RICHMOND, Va. - Across the U.S., nearly 150 prisoners were released last year when their convictions were overturned. That's a record number of exonerations.

A report by The National Registry of Exonerations shows those people served an average of 14-and-a-half years. Three Virginia men were released, two had been in prison more than 25 years.

Registry editor and University of Michigan law professor Samuel Gross says most of the overturned sentences were in Texas and New York, where local officials are taking a stronger approach to seeking justice for people wrongfully convicted.

"We have something like 3,100 different counties in the country, and something like 2,500 separate, local prosecutorial agencies," says Gross. "If more of them made the efforts that were made in those two locations, I'm sure they would find many more cases in which innocent defendants were convicted."

Across the country, defendants were exonerated in cases ranging from homicide to drug possession. The report says their convictions included false confessions, official misconduct, and guilty pleas.
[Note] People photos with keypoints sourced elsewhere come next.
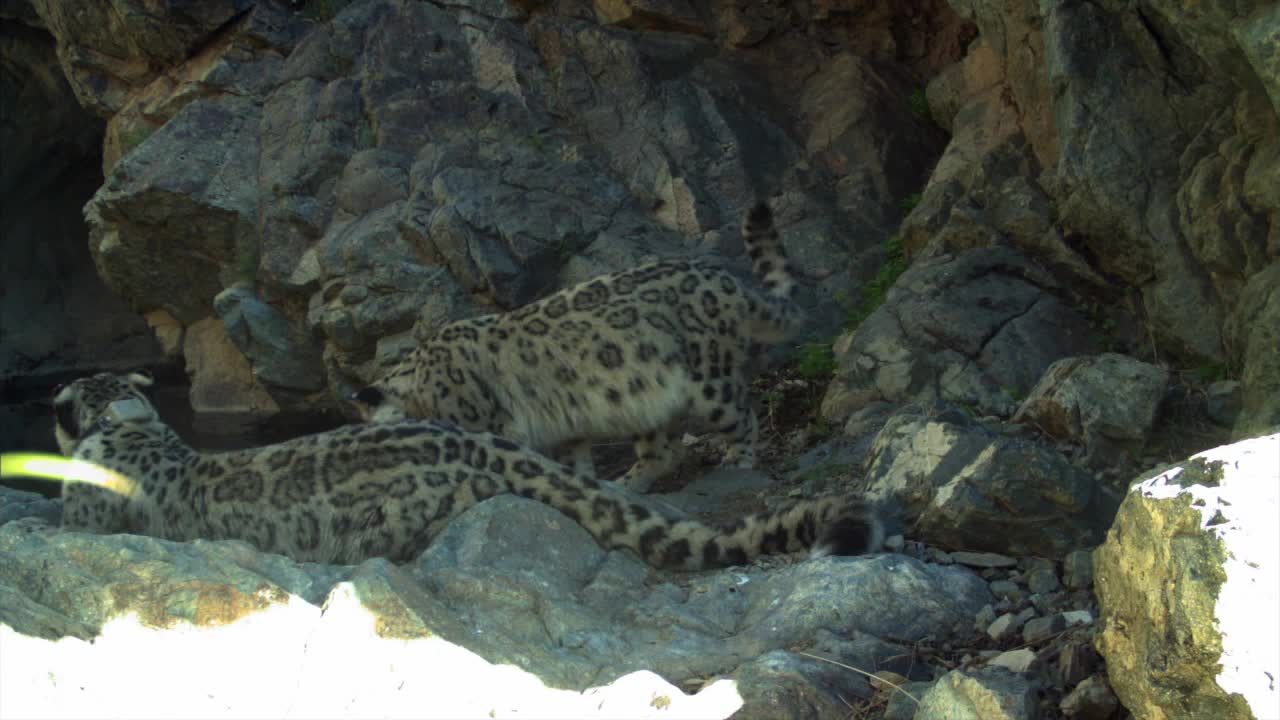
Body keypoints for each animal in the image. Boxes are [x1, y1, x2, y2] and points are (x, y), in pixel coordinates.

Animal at [353, 204, 798, 489]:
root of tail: (725, 279)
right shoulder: (565, 432)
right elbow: (575, 462)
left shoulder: (484, 426)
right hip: (645, 399)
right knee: (662, 452)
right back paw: (626, 485)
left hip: (709, 379)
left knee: (743, 415)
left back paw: (738, 462)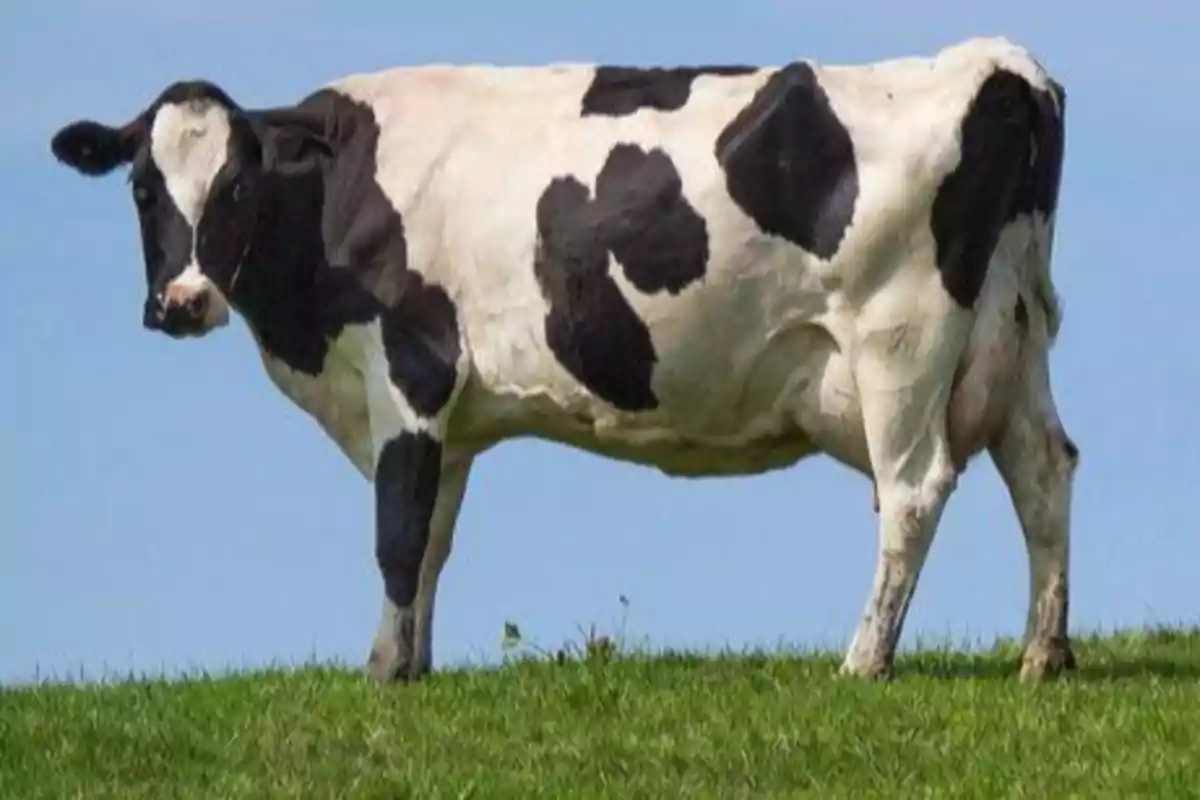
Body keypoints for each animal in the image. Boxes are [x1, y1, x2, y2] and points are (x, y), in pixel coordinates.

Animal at [49, 32, 1080, 681]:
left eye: (234, 186)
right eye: (143, 187)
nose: (183, 303)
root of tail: (998, 65)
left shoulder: (411, 370)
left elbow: (395, 533)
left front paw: (383, 674)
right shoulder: (448, 420)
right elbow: (432, 537)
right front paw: (413, 661)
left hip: (897, 340)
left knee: (912, 492)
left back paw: (864, 660)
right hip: (1015, 334)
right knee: (1044, 470)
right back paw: (1043, 655)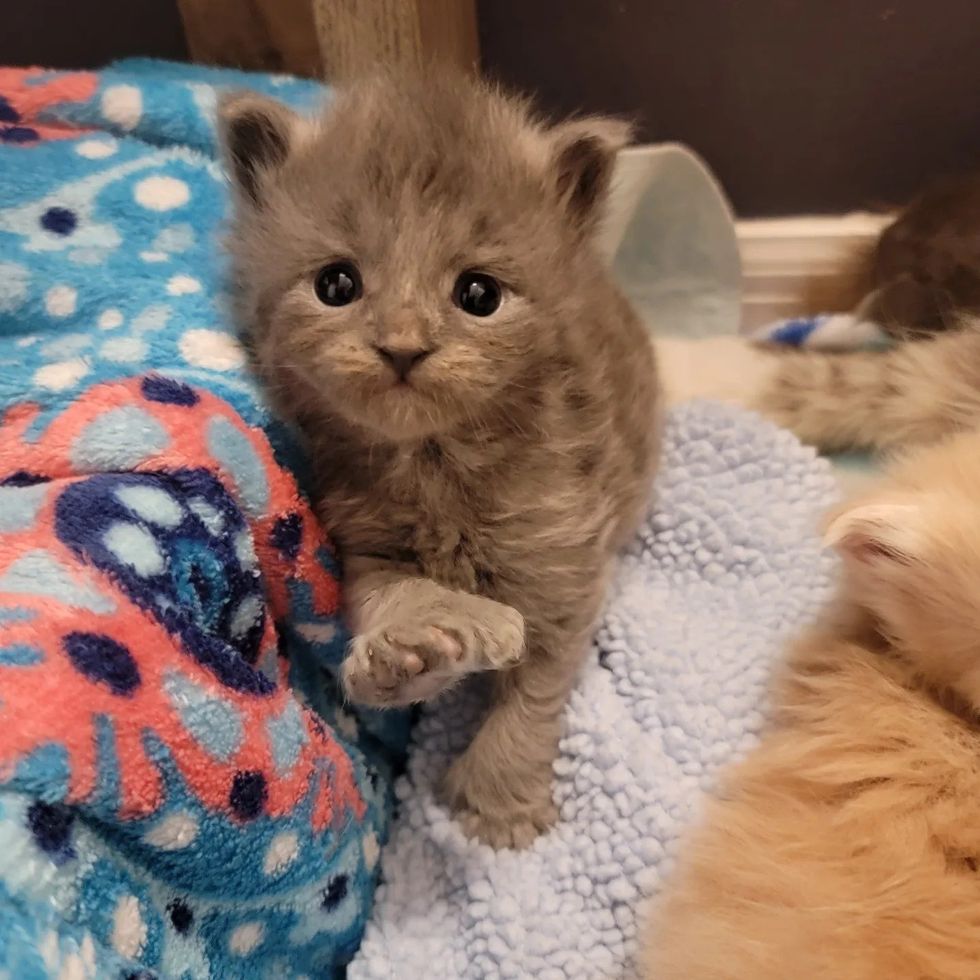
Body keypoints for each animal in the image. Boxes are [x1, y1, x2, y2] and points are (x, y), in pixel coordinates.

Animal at [218, 72, 664, 848]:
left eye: (478, 293)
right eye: (336, 285)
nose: (402, 346)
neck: (436, 463)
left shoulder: (564, 566)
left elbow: (534, 695)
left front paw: (499, 804)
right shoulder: (367, 546)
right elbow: (397, 597)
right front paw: (415, 645)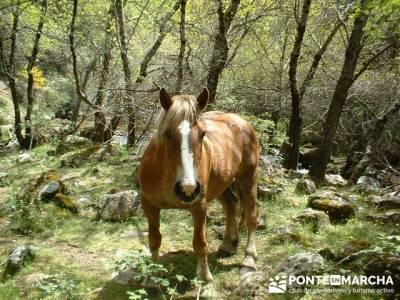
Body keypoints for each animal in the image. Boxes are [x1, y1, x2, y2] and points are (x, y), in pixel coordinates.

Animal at [138, 88, 260, 292]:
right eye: (167, 133)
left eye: (203, 134)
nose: (187, 188)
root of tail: (241, 122)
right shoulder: (149, 206)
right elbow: (154, 240)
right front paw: (151, 278)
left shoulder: (199, 207)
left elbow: (200, 244)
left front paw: (205, 280)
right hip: (221, 184)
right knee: (232, 206)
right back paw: (228, 244)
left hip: (248, 178)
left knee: (251, 216)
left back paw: (249, 259)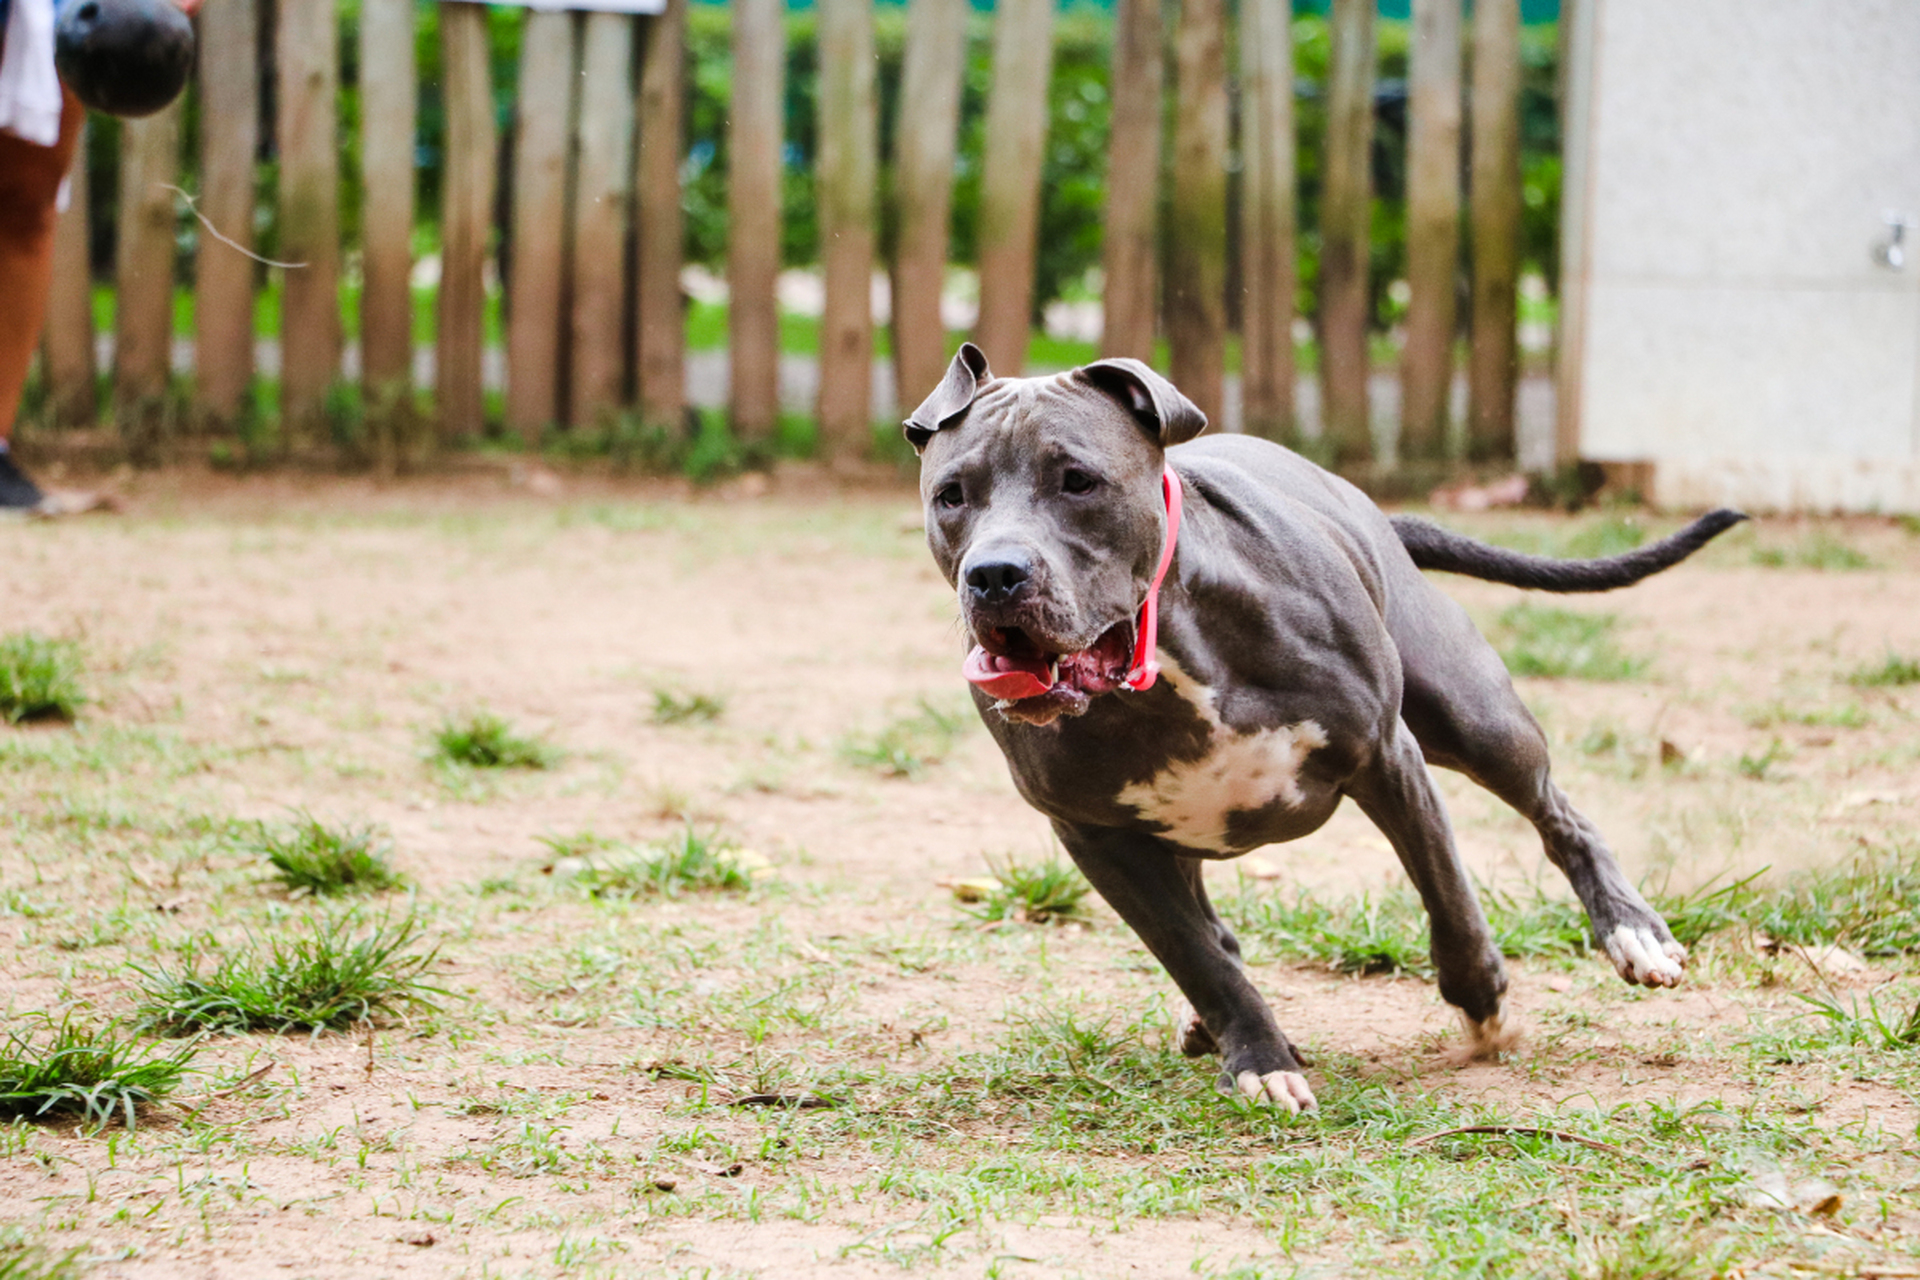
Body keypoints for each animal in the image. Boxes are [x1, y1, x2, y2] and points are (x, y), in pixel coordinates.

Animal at [906, 339, 1751, 1113]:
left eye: (1078, 480)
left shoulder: (1386, 757)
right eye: (951, 495)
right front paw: (1259, 1056)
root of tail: (1371, 510)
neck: (1167, 661)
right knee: (1212, 930)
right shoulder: (1098, 837)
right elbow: (1197, 957)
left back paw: (1633, 931)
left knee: (1559, 815)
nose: (995, 574)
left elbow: (1449, 897)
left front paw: (1485, 1002)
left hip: (1478, 720)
A record 75 exonerations, including two in Virginia, were cases in which no crime actually occurred.

According to Lonnie Soury, founder of the website FalseConfessions.org, statistics show the reported cases are just the tip of the iceberg.

"Even the federal Justice Department did a study once and said between 5 and 10 percent of the people in prison are wrongfully convicted," Soury says. "So, if there's 2.5 million people in prison, even 5 percent would be 125,000."

The National Registry of Exonerations report says there were 24 Conviction Integrity Units in the U.S. in 2015. That's double the number from 2013, and four times the number in 2011, although some units have been accused of being ineffective and creating an illusion of progress.